- Film poster
- Directed by: Daisaku Kimura
- Screenplay by: Daisaku Kimura; Tomoyuki Takimoto; Toshimasa Miyamura;
- Based on: Haru o Seotte by Ryōhei Sasamoto;
- Produced by: Kaoru Matsuzaki; Taichi Ueda;
- Starring: Kenichi Matsuyama Yū Aoi Etsushi Toyokawa Kaoru Kobayashi
- Cinematography: Daisaku Kimura
- Edited by: Keiichi Itagaki
- Music by: Shin'ichirō Ikebe
- Production companies: Fuji Television; Horipro; The Kitanippon Shimbun;
- Distributed by: Toho
- Release date: 14 June 2014 (Japan);
- Running time: 116 minutes
- Country: Japan
- Language: Japanese
- Box office: ¥95.2 million (Japan)

= Climbing to Spring =

Climbing to Spring (春を背負って, Haru o Seotte) is a 2014 Japanese drama film directed by Daisaku Kimura. It was released on 14 June 2014.

==Plot==
Tōru, a struggling securities trader in Tokyo, learns that his father Isao has died in a mountain rescue operation. He returns to his home town in the mountains of central Japan for the wake. He spontaneously decides to quit his prestigious job and take over the remote mountain hut that Isao operated during the summer season. Helping him are Ai, a young woman who's an excellent cook, and Goro, a somewhat mysterious friend of Isao's.

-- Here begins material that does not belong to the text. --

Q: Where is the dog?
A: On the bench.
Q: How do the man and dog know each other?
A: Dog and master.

Tōru struggles at first, but soon comes to appreciate the magnificent environment and the camaraderie among the mountain enthusiasts who come to visit. His newfound solace is put to a test when Goro suffers a stroke and needs to be carried down the mountain quickly or risk lasting damage.

==Cast==
- Kenichi Matsuyama as Tōru Nagamine
- Yū Aoi as Ai Takazawa
- Etsushi Toyokawa as Goro Tada
- Kaoru Kobayashi as Isao Nagamine

==Reception==
The film has grossed ¥95.2 million in Japan.